PROVIDED RECORDS.
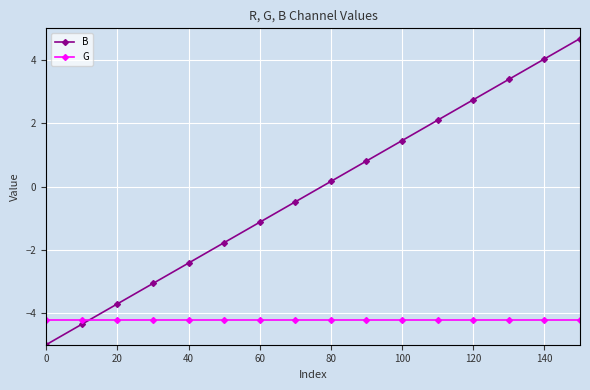

Which series has the widest spread of values?

B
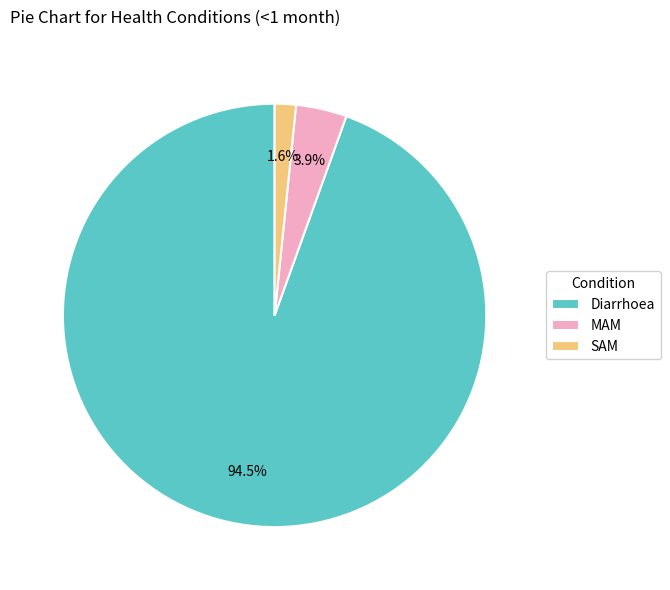

Does Diarrhoea account for over 50% of the chart?

Yes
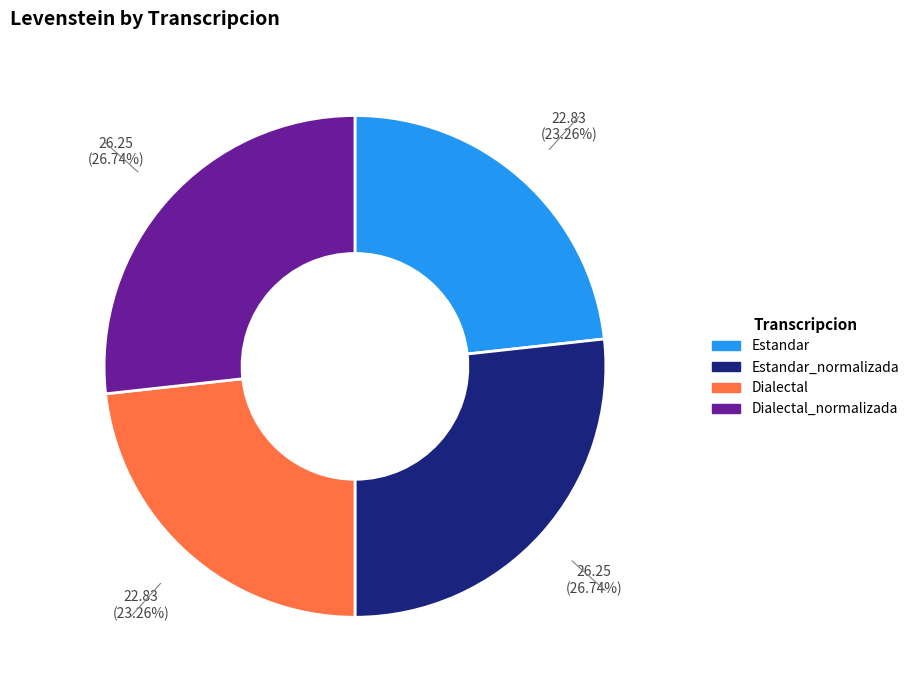

Is there a majority slice in this chart?

No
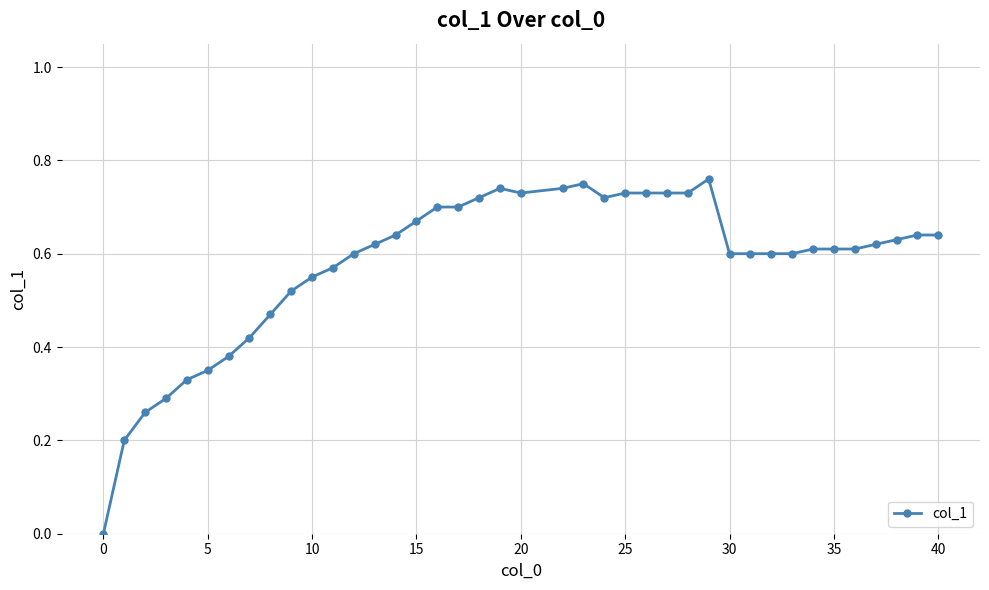

Does the chart have visible grid lines?

Yes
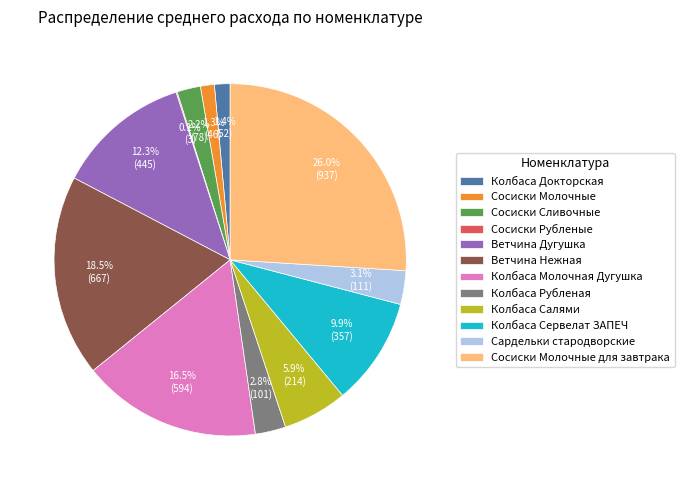

To the nearest percent, what is the average slice percentage?

8%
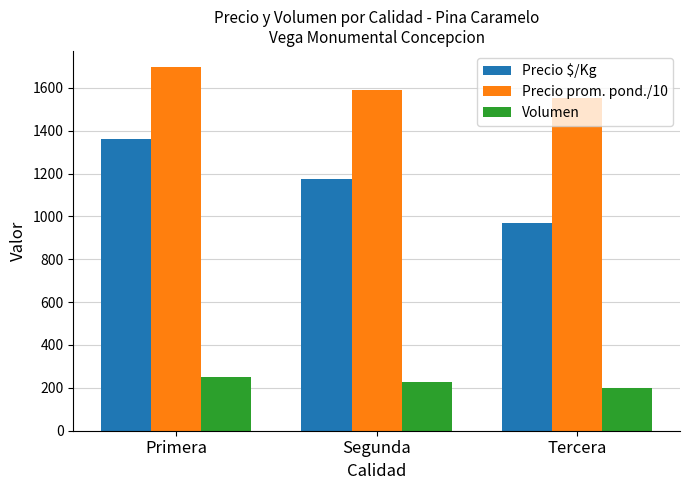

How many Volumen values are between 200 and 250?

3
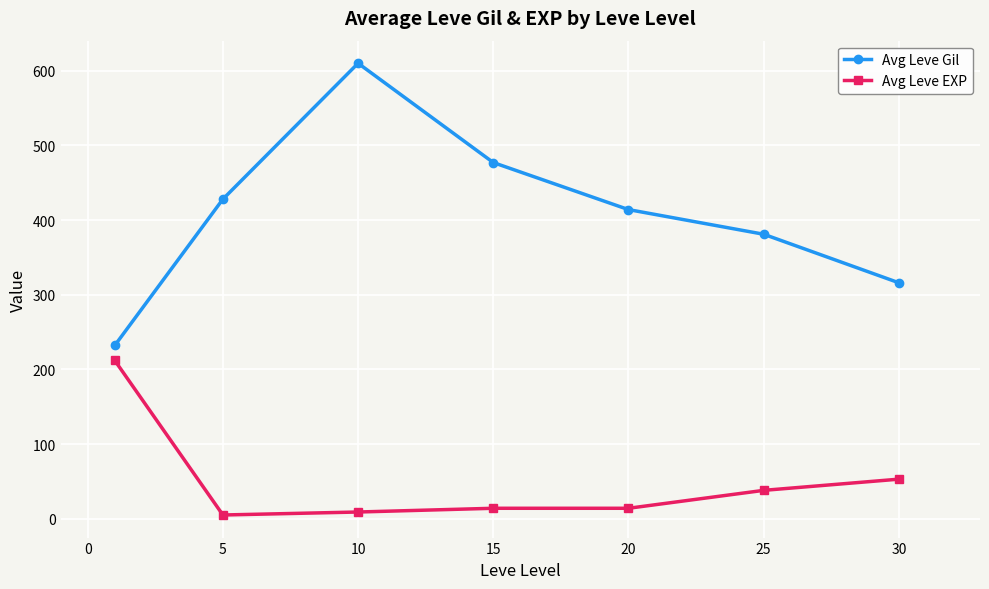

Which series has the widest spread of values?

Avg Leve Gil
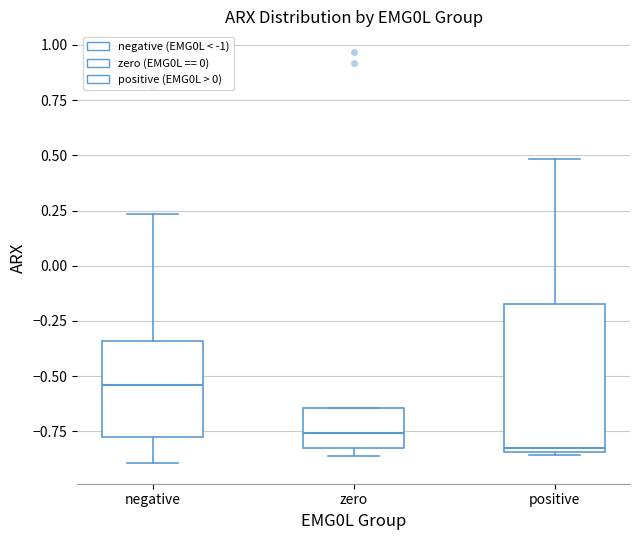

Reading left to right, transcribe this box plot: for each box, give where its median line is, the range the box spans, and where its two whiskers end, as read against the y-axis. The values are not printed on the chart, so give them approximately, as read against the axis.

negative: median -0.55, box -0.80 to -0.35, whiskers -0.90 to 0.25
zero: median -0.75, box -0.80 to -0.65, whiskers -0.85 to -0.65
positive: median -0.85, box -0.85 to -0.15, whiskers -0.85 to 0.50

AIM OF THE EXERCISE. Pick out every line above that contains the word "Does" and copy each one.

TASK OUTPUT.
Does Diarrhoea account for over 50% of the chart?
Does the chart have visible grid lines?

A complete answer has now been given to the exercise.